Patients getting treated at Confluence may have insurance, but sometimes they don’t have enough, Townsend said.

“There is an unpaid cost when using Medicare and Medicaid. The payment rates from Medicare and Medicaid at times do not cover the cost of providing the service to people covered by those programs,” she said.

Charity care also has a significant impact.

“Besides the unpaid cost of Medicare and Medicaid, the next biggest portion of uncompensated care is our charity program, which includes people who don’t have insurance coverage, but also people that have insurance and are at income levels that qualify them for the charity program,” Townsend said. “Often these patients are covered through high-deductible plans that have large deductibles, co-pay and co-insurance that they cannot afford to pay. They qualify for charity write-offs based on their income levels.”

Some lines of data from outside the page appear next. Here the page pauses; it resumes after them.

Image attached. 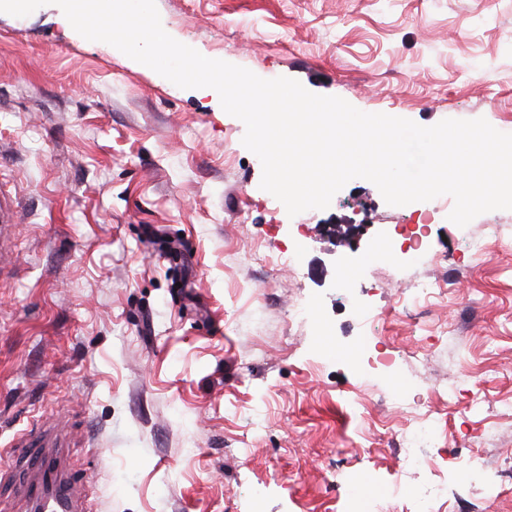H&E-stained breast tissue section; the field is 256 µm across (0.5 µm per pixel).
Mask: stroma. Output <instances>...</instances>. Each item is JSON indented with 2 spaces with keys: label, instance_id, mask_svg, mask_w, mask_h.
Here are the masks:
<instances>
[{
  "label": "stroma",
  "instance_id": "obj_1",
  "mask_svg": "<svg viewBox=\"0 0 512 512\" xmlns=\"http://www.w3.org/2000/svg\"><path fill=\"white\" fill-rule=\"evenodd\" d=\"M156 5L174 39L261 78L512 133V0ZM60 15L0 13V189L24 213L0 243V512H31L14 484L35 420L93 512H349L360 476L383 512H411L393 482L430 477L448 487L437 512H512V210L460 227L437 197L428 241L459 272L410 253L367 262L427 202L392 206L355 178L289 216L219 98ZM419 276L449 286L409 302ZM299 303L315 316L293 319ZM377 349L395 364L365 367ZM451 380L458 395L439 397ZM424 415L447 439L409 470L402 435ZM476 454L487 478L464 466Z\"/></svg>",
  "mask_w": 512,
  "mask_h": 512
}]
</instances>
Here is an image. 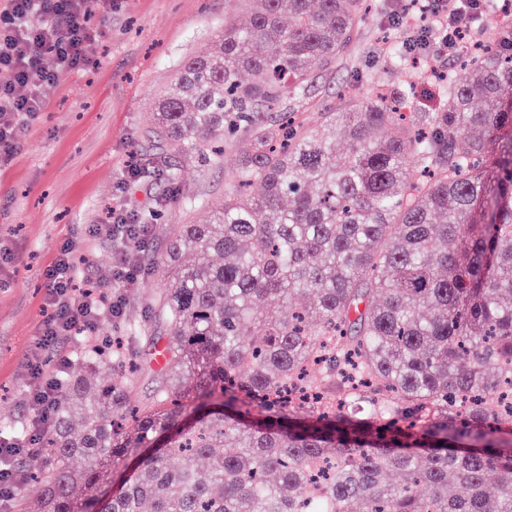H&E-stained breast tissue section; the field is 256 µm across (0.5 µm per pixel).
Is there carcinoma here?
Listing matches in <instances>:
<instances>
[{"label": "carcinoma", "instance_id": "carcinoma-1", "mask_svg": "<svg viewBox=\"0 0 512 512\" xmlns=\"http://www.w3.org/2000/svg\"><path fill=\"white\" fill-rule=\"evenodd\" d=\"M248 2L152 112L190 157L247 138L212 222L170 232L161 376L138 404L131 374L66 377L14 512H512V24L441 111L356 94L312 128L285 102L336 67L361 0Z\"/></svg>", "mask_w": 512, "mask_h": 512}]
</instances>
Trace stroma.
Wrapping results in <instances>:
<instances>
[{"label": "stroma", "instance_id": "35a3bbf8", "mask_svg": "<svg viewBox=\"0 0 512 512\" xmlns=\"http://www.w3.org/2000/svg\"><path fill=\"white\" fill-rule=\"evenodd\" d=\"M403 6V0H363L365 21L349 51L332 71L315 72L306 94L291 100L300 120L320 126L325 108L340 107L357 89L373 94L412 85L421 91L418 111L443 106L434 93L436 77L456 70L458 59L393 60L405 36L393 17ZM249 12L247 0H112L111 13L91 18L105 35L89 44L87 66L59 75L45 112L0 165V421L24 426L31 417L28 364L40 355L45 270L73 238L80 242L78 287L109 284L112 247L89 229L107 223L120 204L141 215L163 212L139 254L141 274L120 286L124 315L98 330L126 337L129 354L143 366L132 398H148L153 359L165 343L149 295L164 284L160 257L170 230L209 222L233 183L239 154L234 147L215 162L169 157L157 145L151 112L183 61L210 49L225 18L242 26ZM146 150L153 152L159 175L131 176V154Z\"/></svg>", "mask_w": 512, "mask_h": 512}]
</instances>
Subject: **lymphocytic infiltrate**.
Listing matches in <instances>:
<instances>
[{"label":"lymphocytic infiltrate","mask_w":512,"mask_h":512,"mask_svg":"<svg viewBox=\"0 0 512 512\" xmlns=\"http://www.w3.org/2000/svg\"><path fill=\"white\" fill-rule=\"evenodd\" d=\"M421 23L413 27L404 45L426 56L456 54L461 40L474 30L477 13L485 0H411ZM95 0H8L0 14V160L9 159L17 148L27 121L44 111L48 96L61 73L75 71L87 62L86 48L97 35L90 22ZM53 67H45V57ZM95 235L115 241L112 281L116 286L137 277L142 267L139 252L149 227L137 224L123 206H116L111 220L92 228ZM77 247L66 242L44 274L49 313L37 345L50 350L71 336L96 335L103 320L121 318L125 301L120 292L78 290L75 255ZM73 362L71 355L57 357L51 367L30 364L36 380L27 398L34 412L27 445L0 443V507L13 500L20 484L15 462L49 432L51 412L61 388V379Z\"/></svg>","instance_id":"obj_1"}]
</instances>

The data isn’t complete for 2025, but in 2024, charity care and the unpaid costs from Medicare and Medicaid cost Confluence about $124.6 million, she said.

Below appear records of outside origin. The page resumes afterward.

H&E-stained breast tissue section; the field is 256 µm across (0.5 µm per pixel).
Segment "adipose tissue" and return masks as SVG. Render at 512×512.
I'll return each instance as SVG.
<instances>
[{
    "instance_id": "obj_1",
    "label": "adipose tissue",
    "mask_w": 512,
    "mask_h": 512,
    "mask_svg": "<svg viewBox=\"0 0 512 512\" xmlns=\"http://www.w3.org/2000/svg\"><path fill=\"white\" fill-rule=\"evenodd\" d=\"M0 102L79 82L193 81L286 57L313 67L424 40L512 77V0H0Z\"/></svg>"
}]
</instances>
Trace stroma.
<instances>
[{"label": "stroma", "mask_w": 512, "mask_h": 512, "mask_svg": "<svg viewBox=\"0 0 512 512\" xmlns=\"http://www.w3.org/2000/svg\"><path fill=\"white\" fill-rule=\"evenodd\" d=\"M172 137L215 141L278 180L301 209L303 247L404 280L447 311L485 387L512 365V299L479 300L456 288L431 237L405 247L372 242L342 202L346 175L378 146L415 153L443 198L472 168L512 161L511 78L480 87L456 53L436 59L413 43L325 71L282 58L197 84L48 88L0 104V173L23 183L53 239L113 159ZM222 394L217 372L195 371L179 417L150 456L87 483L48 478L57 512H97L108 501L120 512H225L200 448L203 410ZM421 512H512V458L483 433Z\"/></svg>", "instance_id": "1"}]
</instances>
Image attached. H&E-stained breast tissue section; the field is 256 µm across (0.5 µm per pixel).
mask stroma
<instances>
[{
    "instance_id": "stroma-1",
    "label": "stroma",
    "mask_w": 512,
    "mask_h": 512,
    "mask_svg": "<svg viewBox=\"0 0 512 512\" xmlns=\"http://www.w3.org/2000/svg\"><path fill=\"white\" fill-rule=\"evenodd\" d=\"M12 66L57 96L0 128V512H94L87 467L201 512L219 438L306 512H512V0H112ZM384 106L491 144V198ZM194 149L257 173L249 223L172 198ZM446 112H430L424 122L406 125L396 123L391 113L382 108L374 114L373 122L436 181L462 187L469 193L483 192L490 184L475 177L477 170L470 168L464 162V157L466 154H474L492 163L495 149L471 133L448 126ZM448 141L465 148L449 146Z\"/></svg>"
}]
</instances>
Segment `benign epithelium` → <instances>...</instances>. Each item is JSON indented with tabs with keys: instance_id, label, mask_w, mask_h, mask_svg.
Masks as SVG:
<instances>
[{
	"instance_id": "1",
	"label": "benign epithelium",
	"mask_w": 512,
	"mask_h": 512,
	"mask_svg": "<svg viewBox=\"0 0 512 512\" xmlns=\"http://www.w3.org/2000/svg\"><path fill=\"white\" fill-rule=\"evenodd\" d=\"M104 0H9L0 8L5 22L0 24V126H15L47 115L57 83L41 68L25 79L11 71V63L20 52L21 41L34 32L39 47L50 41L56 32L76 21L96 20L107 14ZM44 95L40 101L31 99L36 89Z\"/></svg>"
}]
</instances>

“That does not include the $21.8 million in charges that were written off to bad debt from patients that did not qualify for charity and did not pay their bill,” she said.

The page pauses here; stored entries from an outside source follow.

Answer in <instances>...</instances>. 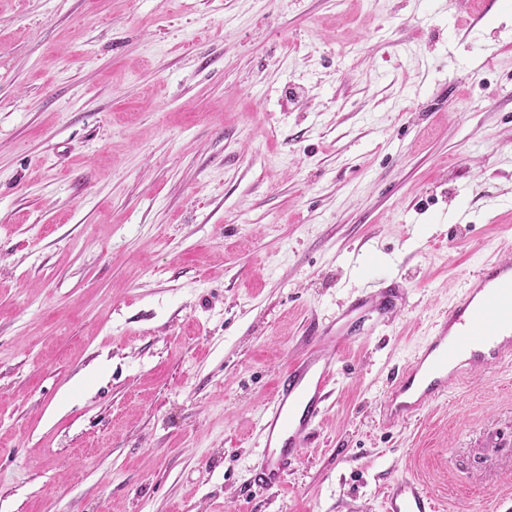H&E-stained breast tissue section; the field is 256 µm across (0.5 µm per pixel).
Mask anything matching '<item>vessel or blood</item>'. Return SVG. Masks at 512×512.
Returning a JSON list of instances; mask_svg holds the SVG:
<instances>
[{"mask_svg":"<svg viewBox=\"0 0 512 512\" xmlns=\"http://www.w3.org/2000/svg\"><path fill=\"white\" fill-rule=\"evenodd\" d=\"M386 314L384 301L374 294L360 296L337 315L345 321L353 312ZM350 342V333L328 337L314 331L312 349L281 374L276 392L262 419V463L254 469L252 484L269 490L282 486L297 459L303 438L326 409L329 383L339 362L319 344ZM512 359V262L490 260L473 276L449 305L431 336L413 360L391 379L383 403L382 420L394 424L417 416L425 405L448 391L452 365L484 370ZM382 512H440V505L423 483L409 476L393 478L382 501Z\"/></svg>","mask_w":512,"mask_h":512,"instance_id":"b4317fda","label":"vessel or blood"}]
</instances>
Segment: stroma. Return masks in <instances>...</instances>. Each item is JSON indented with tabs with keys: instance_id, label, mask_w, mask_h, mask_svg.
I'll use <instances>...</instances> for the list:
<instances>
[{
	"instance_id": "1",
	"label": "stroma",
	"mask_w": 512,
	"mask_h": 512,
	"mask_svg": "<svg viewBox=\"0 0 512 512\" xmlns=\"http://www.w3.org/2000/svg\"><path fill=\"white\" fill-rule=\"evenodd\" d=\"M512 222V0H0V512H512V365L380 423ZM284 484L281 370L367 286ZM387 304L384 303L381 299H378L374 294H366L360 296L345 305L341 311L336 316V324H339L346 320V318L353 312L356 311H364V312H376L379 315H385L389 312L387 308ZM440 507L423 483L405 475L388 483L382 501L383 512H439Z\"/></svg>"
}]
</instances>
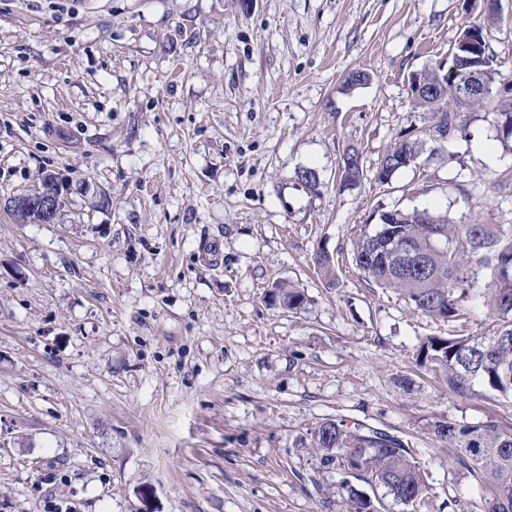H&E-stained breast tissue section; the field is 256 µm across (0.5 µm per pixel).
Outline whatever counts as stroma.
Masks as SVG:
<instances>
[{
	"mask_svg": "<svg viewBox=\"0 0 512 512\" xmlns=\"http://www.w3.org/2000/svg\"><path fill=\"white\" fill-rule=\"evenodd\" d=\"M481 7L0 0V196L46 172L70 187L54 224L0 210V512H347L343 474L309 447L327 419L401 440L431 512H471L477 485L432 425L512 424V402L419 368L447 323L362 281L351 251L394 209L512 224V140L491 103L454 160L428 147L388 184L348 185L341 158L374 169L425 129L408 77ZM488 53L512 82V0ZM274 281L305 307L266 304Z\"/></svg>",
	"mask_w": 512,
	"mask_h": 512,
	"instance_id": "35a3bbf8",
	"label": "stroma"
}]
</instances>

Town said most Medicare patients at Samaritan buy supplemental insurance to pay for most costs not covered by the program. Most patients with private insurance also pay the portion not covered, he said.

“It’s that growth in your Medicaid and growth in your self-pay that impacts your bad debt,” he said.

What’s called the payer mix makes a difference in the bottom line of any place that provides medical care.

“Within a given month or a given year, our payer mix is the division of how much of our revenue is coming from Medicare patients, Medicaid patients, commercial (insurance) patients or patients that don’t have insurance at all,” Town said.

Samaritan used to get about one-third of its revenue from Medicare patients, Town said, another third from Medicaid patients and one-third from patients with private insurance.

“Now we’re starting to see a shift. An increase in our Medicare (and) Medicaid population and self-pay, which is increasing our bad debt and charity care,” he said.

Changes in federal regulations revised credit reporting and removed medical debt from the report, Town said.

“There is no incentive for patients to pay their bills anymore,” he said. “I know that’s contributed significantly.”

The employment picture is ever-changing, in Grant County like everywhere else, and layoffs in 2025 had an impact on Samaritan’s bad debt, Town said. Insurance coverage was affected while people looked for new jobs

“Those patients who still receive medical care are struggling to pay their bills,” he said.

Hospitals and other medical care providers are working to adjust spending and revenue to compensate for the bad debt and charity care losses.

“A focus on expenses – managing your expenses,” Town said. “And then, secondly, on service line development to increase our revenue. Lastly, focus on our employees and our patient satisfaction – our frontline professionals are engaged and understand we work together as a team and we provide a great patient experience. If our team can focus on that, we’ll be able to manage our expenses, we’ll be able to grow our revenue, and we’ll be able to retain our staff.”


    Bad debt and charity care expenses at Samaritan Healthcare are projected to be about $18 million in 2026, said Chief Administrative Officer Alex Town.